Dunno, seems like it might work. I think most open source models can have an engram layer injected (some testing would be required to see where the layer best fits).
Engram layers just move the coordination problem earlier and lock it in. Coordination problems between models & providers would still exist, requiring a layer injection in each open source model and another variant produced for each. Users would still need to chose between "Qwen-8b" and "Qwen-8b-engram" x model families and sizes. Is that cleaner?
The issue with a top-level spec, that I can see, is that models fall back to their training when it comes to tools. This is why I recommended the engram approach, because as far as I can tell the problem is a model problem not a systems problem.
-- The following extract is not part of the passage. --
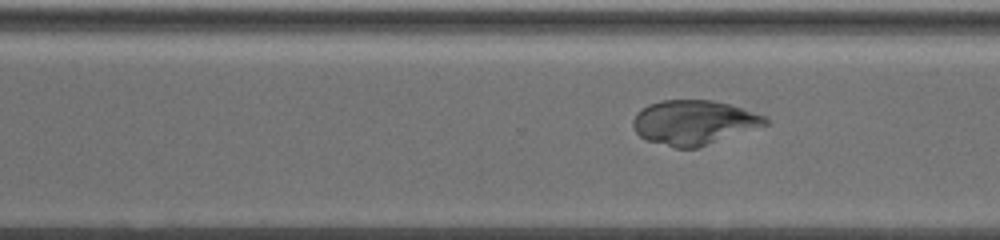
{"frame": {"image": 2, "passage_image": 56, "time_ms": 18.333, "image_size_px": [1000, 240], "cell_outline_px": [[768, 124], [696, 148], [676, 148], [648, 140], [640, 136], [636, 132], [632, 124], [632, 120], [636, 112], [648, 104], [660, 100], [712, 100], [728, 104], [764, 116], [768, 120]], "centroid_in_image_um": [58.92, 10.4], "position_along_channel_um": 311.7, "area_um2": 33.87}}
Also in practice Claude Code, Cursor and Codex handle the same MCP tool differently — required params, tool descriptions, response truncation. So MCP gives you the contract but the client UX still leaks.
For example: ``
Let me take a look at that
``The hard part is building a streaming XML parser that handles these responses robustly, can adjust for edge cases, and normalizes predictable mishaps in history in order to ensure continued response format adherance.